Maar sommigen kwamen er. Een halve minuut lang hield een vierarmige, schubbige gedaante stand voor de deur van

een der hutten, het gezicht naar buiten, en kraakte de kuif van alle aanvallers die te dichtbij kwamen. Drie anderen, zichtbaar gewond, kropen op hem toe en vonden onder zijn krachtige armzwaaien een schuilplaats in de hut. Een bleef in de deuropening; gehurkt met twee speren dekte hij de wachtpost tegen aanvallen van onderuit.

Toen vocht een nieuwe verdediger zich een plaats naast de eerste, en samen trokken ze zich terug binnen het bouwsel.

Geen holbewoner scheen van zins te volgen.

“Allemaal binnen, Nick?” vroeg Raeker.

“Vijf van ons. Van de anderen weet ik niets. Alice en Tom zijn vast en zeker dood. In het begin waren ze vlak bij, en ik heb ze al een tijdje niet gezien.”

“Roep eens naar degenen die er niet zijn. Ik moet al gauw iets doen, en ik wil geen van jullie last bezorgen.”

“Ze moeten wel veilig of dood zijn. Het vechten is afgelopen: ik kan je nu veel makkelijker horen. Let niet op ons, doe het maar, wat het ook is. Ik denk dat Snel met zijn mannen op je af komt. Er staan er maar een paar hier buiten de deur, de anderen vormen een kring waar ik jou het laatst zag. Je staat daar toch nog?”

“Ja,” gaf Raeker toe, “en die kring zie ik ook. Een van de grootsten loopt nu op me af. Zorg dat je allemaal gedekt bent — liefst ergens waar geen licht kan komen. Ik tel tot tien.”

“In orde,” riep Nick, “we gaan onder de tafels zitten.” Langzaam telde Raeker tot tien terwijl hij de naderende wezens op het scherm in het oog hield. Op de laatste tel haalde hij een groepshandel over die twintig schakelaars tegelijk sloot; en, zoals Nick later zei: “de wereld vloog in brand.” Het waren alleen de schijnwerpers van de robot, nu al jaren ongebruikt, maar nog steeds in staat van paraatheid.
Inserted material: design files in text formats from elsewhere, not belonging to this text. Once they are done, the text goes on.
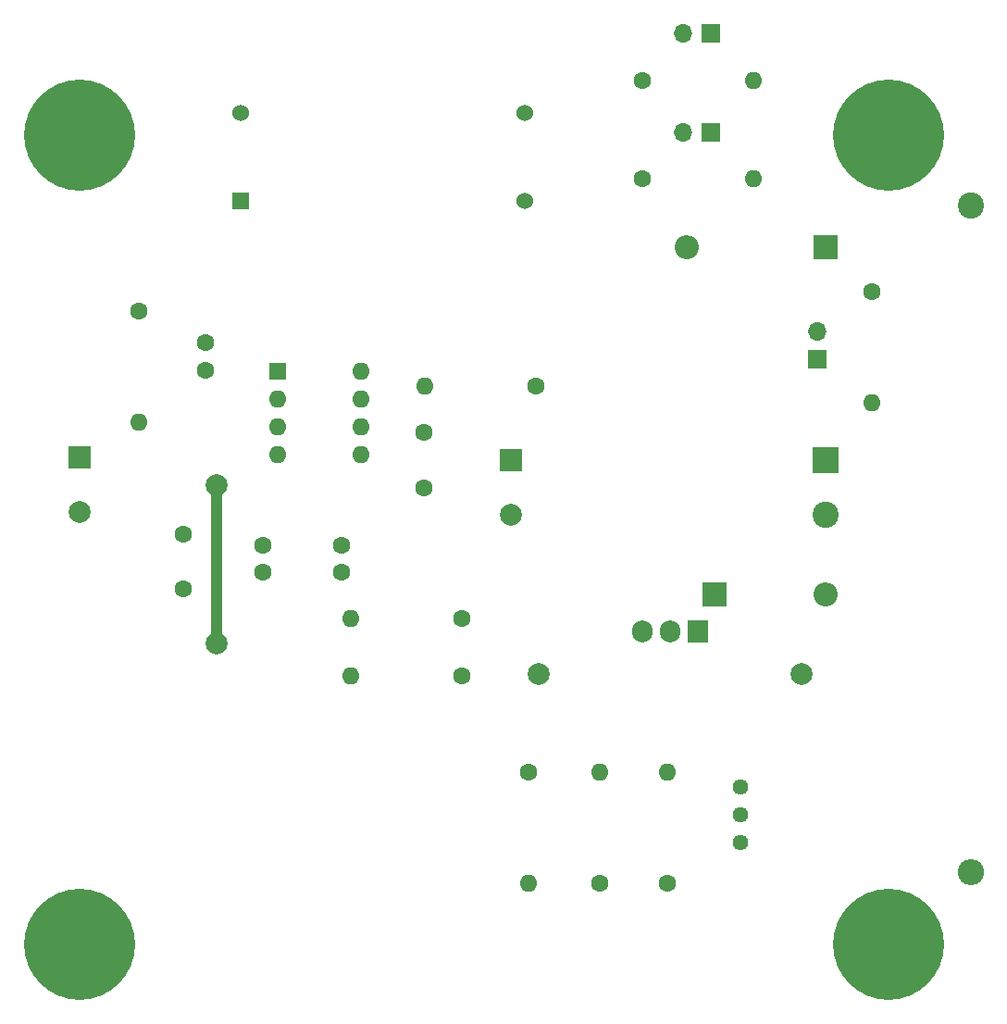
<source format=gbr>
G04 #@! TF.GenerationSoftware,KiCad,Pcbnew,(5.1.2)-1*
G04 #@! TF.CreationDate,2019-06-18T22:03:49-03:00*
G04 #@! TF.ProjectId,Boost,426f6f73-742e-46b6-9963-61645f706362,rev?*
G04 #@! TF.SameCoordinates,Original*
G04 #@! TF.FileFunction,Copper,L1,Top*
G04 #@! TF.FilePolarity,Positive*
%FSLAX46Y46*%
G04 Gerber Fmt 4.6, Leading zero omitted, Abs format (unit mm)*
G04 Created by KiCad (PCBNEW (5.1.2)-1) date 2019-06-18 22:03:50*
%MOMM*%
%LPD*%
G04 APERTURE LIST*
%ADD10C,1.524000*%
%ADD11R,1.524000X1.524000*%
%ADD12C,10.160000*%
%ADD13C,2.000000*%
%ADD14R,2.000000X2.000000*%
%ADD15C,1.600000*%
%ADD16C,2.400000*%
%ADD17R,2.400000X2.400000*%
%ADD18O,1.600000X1.600000*%
%ADD19O,2.400000X2.400000*%
%ADD20O,1.700000X1.700000*%
%ADD21R,1.700000X1.700000*%
%ADD22O,2.200000X2.200000*%
%ADD23R,2.200000X2.200000*%
%ADD24C,1.440000*%
%ADD25O,1.905000X2.000000*%
%ADD26R,1.905000X2.000000*%
%ADD27R,1.600000X1.600000*%
%ADD28C,1.000000*%
G04 APERTURE END LIST*
D10*
X153750000Y-41000000D03*
X127750000Y-41000000D03*
X153750000Y-49000000D03*
D11*
X127750000Y-49000000D03*
D12*
X187000000Y-43000000D03*
X113000000Y-43000000D03*
X187000000Y-117000000D03*
X113000000Y-117000000D03*
D13*
X113000000Y-77500000D03*
D14*
X113000000Y-72500000D03*
D15*
X122500000Y-84500000D03*
X122500000Y-79500000D03*
D13*
X152500000Y-77750000D03*
D14*
X152500000Y-72750000D03*
D16*
X181250000Y-77750000D03*
D17*
X181250000Y-72750000D03*
D18*
X174660000Y-38000000D03*
D15*
X164500000Y-38000000D03*
D18*
X174660000Y-47000000D03*
D15*
X164500000Y-47000000D03*
D18*
X185500000Y-67500000D03*
D15*
X185500000Y-57340000D03*
D18*
X154061280Y-111459900D03*
D15*
X154061280Y-101299900D03*
D18*
X137840000Y-87250000D03*
D15*
X148000000Y-87250000D03*
D19*
X194500000Y-110460000D03*
D16*
X194500000Y-49500000D03*
D18*
X144590000Y-66000000D03*
D15*
X154750000Y-66000000D03*
D18*
X118434480Y-69284300D03*
D15*
X118434480Y-59124300D03*
D18*
X160586540Y-101289740D03*
D15*
X160586540Y-111449740D03*
D18*
X166733340Y-101289740D03*
D15*
X166733340Y-111449740D03*
D18*
X137840000Y-92500000D03*
D15*
X148000000Y-92500000D03*
D20*
X180500000Y-60960000D03*
D21*
X180500000Y-63500000D03*
D20*
X168210000Y-33750000D03*
D21*
X170750000Y-33750000D03*
D20*
X168210000Y-42750000D03*
D21*
X170750000Y-42750000D03*
D22*
X168550000Y-53250000D03*
D23*
X181250000Y-53250000D03*
D15*
X144500000Y-75250000D03*
X144500000Y-70250000D03*
X137000000Y-80500000D03*
X137000000Y-83000000D03*
D24*
X173441480Y-107726100D03*
X173441480Y-105186100D03*
X173441480Y-102646100D03*
D25*
X164486080Y-88377900D03*
X167026080Y-88377900D03*
D26*
X169566080Y-88377900D03*
D22*
X181250000Y-85000000D03*
D23*
X171090000Y-85000000D03*
D15*
X124500000Y-64500000D03*
X124500000Y-62000000D03*
X129750000Y-83000000D03*
X129750000Y-80500000D03*
D18*
X138770480Y-64649700D03*
X131150480Y-72269700D03*
X138770480Y-67189700D03*
X131150480Y-69729700D03*
X138770480Y-69729700D03*
X131150480Y-67189700D03*
X138770480Y-72269700D03*
D27*
X131150480Y-64649700D03*
D13*
X179025000Y-92275000D03*
X155025000Y-92275000D03*
X125499996Y-89500000D03*
X125500004Y-75000000D03*
D28*
X125499996Y-89500000D02*
X125499996Y-75000008D01*
X125499996Y-75000008D02*
X125500004Y-75000000D01*
M02*

</source>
Voor de toeschouwer leek het onmogelijk, dat gezichtsorganen gevoelig genoeg voor de weinige lichtkwanten op de bodem van Tenebra’s dampkring, een dergelijke straling konden doorstaan. De lichten zelf waren ontworpen met het oog op ondoordringbare rook of stof — ze waren vele malen sterker dan de ontvangers van de robot nodig hadden. De aanvallers hadden onmiddellijk verblind moeten zijn, volgens Raekers berekening. Het droeve feit drong tot hem door dat dit niet gebeurde.

Zeker, ze werden verrast. Ze hielden even in, en kwetterden opgewonden. Toen stapte de reus die vooropging recht op de robot af, boog zich voorover en scheen een van de lichten grondig te onderzoeken. Lang geleden hadden de mannen ontdekt dat het Tenebraanse gezichtszintuig ergens te maken had met de stekelige kuif op hun hoofd en dat deel bracht het wezen, dat Raeker ervan verdacht Snel te heten, dicht bij een van de kleine ruitjes waaruit het licht straalde.
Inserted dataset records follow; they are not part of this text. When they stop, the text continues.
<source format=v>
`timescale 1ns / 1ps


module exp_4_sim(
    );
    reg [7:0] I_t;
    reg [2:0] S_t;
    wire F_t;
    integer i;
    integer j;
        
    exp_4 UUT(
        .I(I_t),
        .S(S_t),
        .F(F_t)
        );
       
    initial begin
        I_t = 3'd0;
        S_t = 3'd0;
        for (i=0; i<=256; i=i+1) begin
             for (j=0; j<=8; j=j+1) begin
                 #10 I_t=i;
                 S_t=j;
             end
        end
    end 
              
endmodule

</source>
De man zuchtte en deed de lichten uit.

“Nick,” riep hij, “jammer, maar mijn idee is niet gelukt. Kun je die vent Snel benaderen en hem het taalprobleem overbrengen? Voorzover ik begrijp, probeert hij nu met me te praten.”

“Ik zal het proberen.” De stem van Nick klonk zwak door de robotinstrumenten. Er volgde een vloed onbegrijpelijk gekwetter dat fantastisch de toonladder op- en afrende. Je kon niet uitmaken wie er aan het woord was en nog minder wat er gezegd werd. Raeker ging onbehaaglijk achteruit zitten.

“Kunt u de werktuigen van de robot niet voor een gevecht gebruiken?” De schelle stem van de Drommiër onderbrak zijn zorgen.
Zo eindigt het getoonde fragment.